Prime Minister David Cameron said on Thursday it was time for the UK to join air strikes against Islamic State in Syria because Britain cannot "subcontract its security to other countries".
Many Britons are wary of entering into another war in the Middle East after Western intervention in Iraq, Afghanistan and Libya failed to bring stability to the region and, some believe, even led to the rise of militants groups such as Islamic State.
But, after Islamic State claimed responsibility for killing 130 people in Paris, some members of parliament who were reluctant to launch further military action in the Middle East now feel it is needed to protect Britain from such attacks.
Cameron lost a vote on air strikes against Syrian President Bashar al-Assad's forces in 2013 and must persuade some wary members of his own Conservative Party and in the opposition Labour Party to back him if he is to win parliament's support for military action.
After setting out his case, Cameron appeared to have persuaded at least two of 30 party "rebels" who voted against him in 2013, and his foreign minister, Philip Hammond, later said the government was now "building a consensus now for military action".
"We do not have the luxury of being able to wait until the Syrian conflict is resolved before tackling ISIL (Islamic State)," Cameron wrote in a response to parliament's Foreign Affairs Committee, which had said a policy to extend air strikes was "incoherent" without a strategy to defeat the militants.

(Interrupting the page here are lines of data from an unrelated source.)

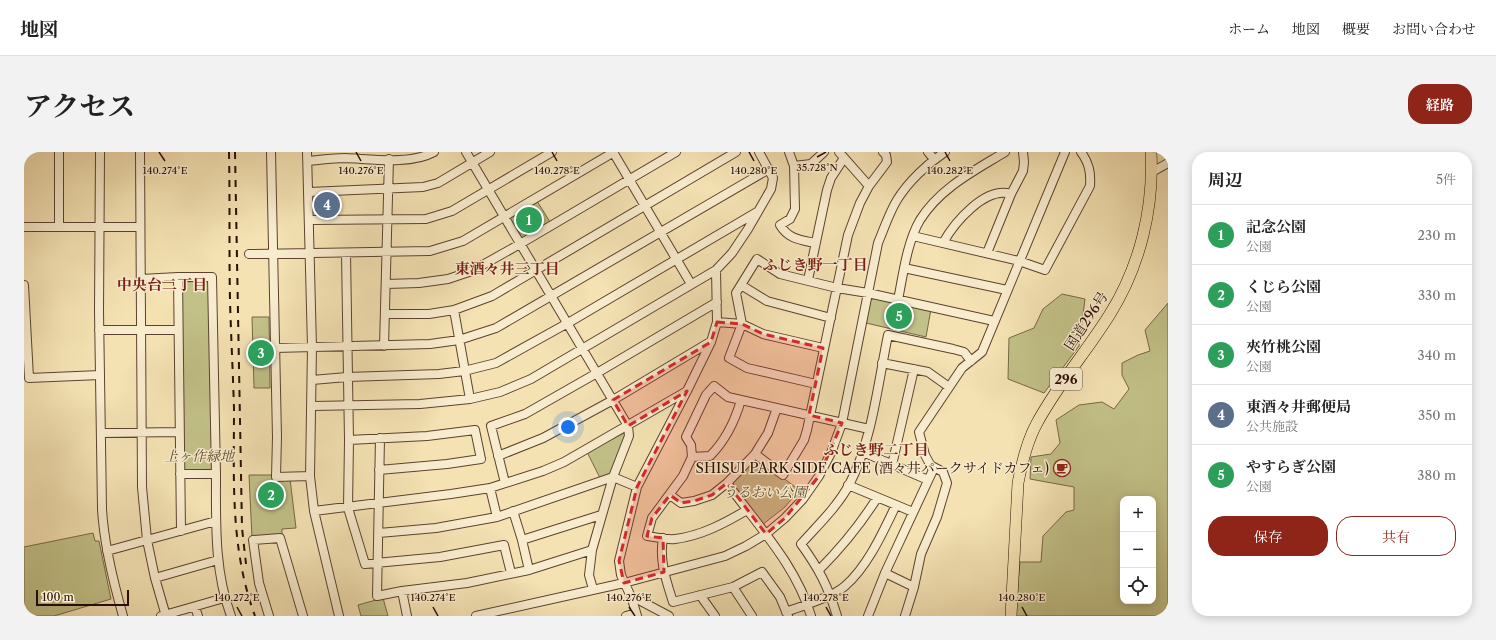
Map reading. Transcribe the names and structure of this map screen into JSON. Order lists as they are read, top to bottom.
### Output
{
  "streets": {
    "highway": ["国道296号", "296"]
  },
  "districts": [
    "ふじき野一丁目",
    "東酒々井三丁目",
    "中央台二丁目",
    "ふじき野二丁目"
  ],
  "parks": ["上ヶ作緑地", "うるおい公園"],
  "places": {
    "cafe": ["SHISUI PARK SIDE CAFE (酒々井パークサイドカフェ)"]
  },
  "scale_bar": "100 m",
  "page": {
    "header": "地図",
    "nav": [
      "ホーム",
      "地図",
      "概要",
      "お問い合わせ"
    ],
    "title": "アクセス",
    "buttons": [
      "経路",
      ["保存", "共有"]
    ],
    "heading": ["周辺", "5件"],
    "pins": [
      "4",
      "1",
      "5",
      "3",
      "2"
    ],
    "list": [
      {
        "mark": "1",
        "name": "記念公園",
        "note": "公園",
        "value": "230 m"
      },
      {
        "mark": "2",
        "name": "くじら公園",
        "note": "公園",
        "value": "330 m"
      },
      {
        "mark": "3",
        "name": "夾竹桃公園",
        "note": "公園",
        "value": "340 m"
      },
      {
        "mark": "4",
        "name": "東酒々井郵便局",
        "note": "公共施設",
        "value": "350 m"
      },
      {
        "mark": "5",
        "name": "やすらぎ公園",
        "note": "公園",
        "value": "380 m"
      }
    ],
    "map_buttons": ["+", "−"],
    "scale": "100 m"
  },
  "coordinates": [
    "35.728°N",
    "140.276°E",
    "140.274°E",
    "140.278°E",
    "140.280°E",
    "140.282°E",
    "140.272°E"
  ]
}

"It is wrong for the United Kingdom to subcontract its security to other countries, and to expect the aircrews of other nations to carry the burdens and the risks of striking ISIL in Syria to stop terrorism here in Britain," he added.

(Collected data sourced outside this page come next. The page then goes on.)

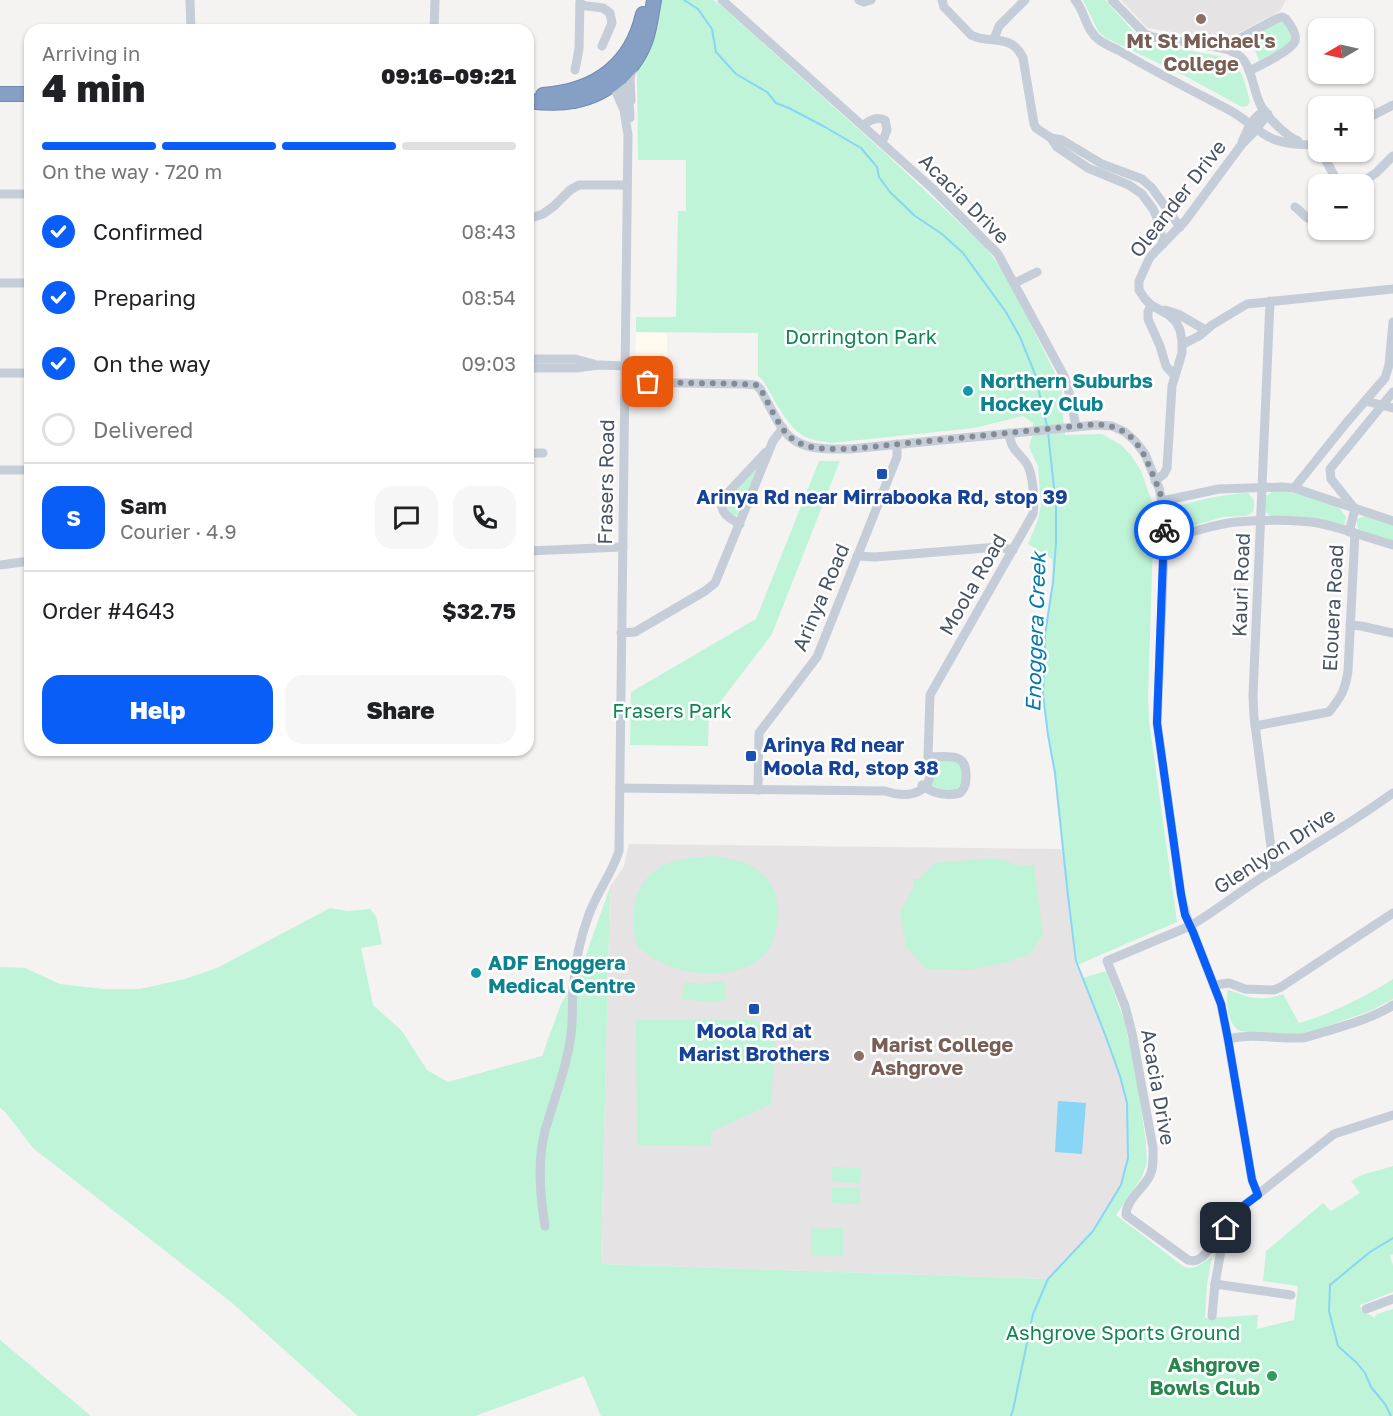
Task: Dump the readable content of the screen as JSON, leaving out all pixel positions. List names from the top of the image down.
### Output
{
  "streets": {
    "street": [
      "Acacia Drive",
      "Oleander Drive",
      "Frasers Road",
      "Moola Road",
      "Kauri Road",
      "Arinya Road",
      "Elouera Road",
      "Glenlyon Drive"
    ]
  },
  "crossings": [
    ["Acacia Drive", "Glenlyon Drive"],
    ["Kauri Road", "Elouera Road"],
    ["Kauri Road", "Glenlyon Drive"]
  ],
  "water": ["Enoggera Creek"],
  "parks": ["Dorrington Park", "Frasers Park", "Ashgrove Sports Ground"],
  "places": {
    "other": [
      "Mt St Michael's College",
      "Northern Suburbs Hockey Club",
      "ADF Enoggera Medical Centre",
      "Marist College Ashgrove",
      "Ashgrove Bowls Club"
    ],
    "transit": ["Arinya Rd near Mirrabooka Rd, stop 39", "Arinya Rd near Moola Rd, stop 38", "Moola Rd at Marist Brothers"]
  },
  "north": "left",
  "page": {
    "map_buttons": ["+", "−"],
    "heading": ["4 min", "Arriving in", "09:16–09:21"],
    "panel": [
      "Sam",
      "Courier · 4.9",
      "Order #4643",
      "$32.75"
    ],
    "bar": "On the way · 720 m",
    "list": [
      ["Confirmed", "08:43"],
      ["Preparing", "08:54"],
      ["On the way", "09:03"],
      "Delivered"
    ],
    "round": "S",
    "buttons": ["Help", "Share"]
  }
}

But Labour leader Jeremy Corbyn, a veteran anti-war campaigner, wrote to his lawmakers later on Thursday to say Cameron had not made a convincing case. "I do not believe the prime minister's current proposal for air strikes in Syria will protect our security and therefore cannot support it," he said in the letter.
Corbyn said his team of senior lawmakers had debated the issue extensively during a meeting on Thursday and would meet again on Monday to "attempt to reach a common view".
Cameron said in his 24-page response that the campaign against Islamic State was entering a new phase, focusing on command and control, supply lines and financial support - something that suited Britain's capabilities.
Drumming up support
Fearful of losing standing on the world stage, Cameron said Britain should respond to requests from allies, including the United States, but said he would not put a vote to parliament unless there was a majority backing action.
He said he did not want to hand Islamic State a "propaganda coup" by losing a vote. The government has not set a timetable for any vote but Cameron said earlier this week that parliament would be able to consider his case over the weekend, prompting many to expect he could push for a vote as early as next week.
Cameron told some lawmakers, who fear joining the air strikes over Syria would make Britain more of a target, that with the threat to the country already as high as it could be, the only way of reducing it would be to "degrade" Islamic State.
British politicians are keenly aware of public opinion over whether to launch air strikes on Syria. A poll by YouGov this week said 59 per cent of people would approve of such strikes, compared with 58 per cent a week earlier.
After Cameron's statement, the Conservative chair of the Foreign Affairs Committee, Crispin Blunt, said he now believed parliament should support the prime minister's judgement "that the United Kingdom should play a full role in the coalition".
Another Conservative lawmaker, Sarah Wollaston, said she had changed her mind and was now in favour of air strikes. But others, in Labour and the Scottish National Party, were less convinced, saying the prime minister had yet to present a clear peace plan for Syria after the military campaign. Others feared that air strikes would pave the way for sending in ground troops, which Cameron denied.
Cameron is hoping to find some support among Labour lawmakers, who are deeply split over Corbyn's anti-war stance. Breaking with a British political tradition of using a "party whip" to maintain parliamentary discipline, Corbyn's finance spokesman said Labour was considering allowing its lawmakers to vote as they wish. "In these sort of issues of conscience it is better to allow MPs to make their own minds up," John McDonnell told BBC television ahead of Cameron's statement.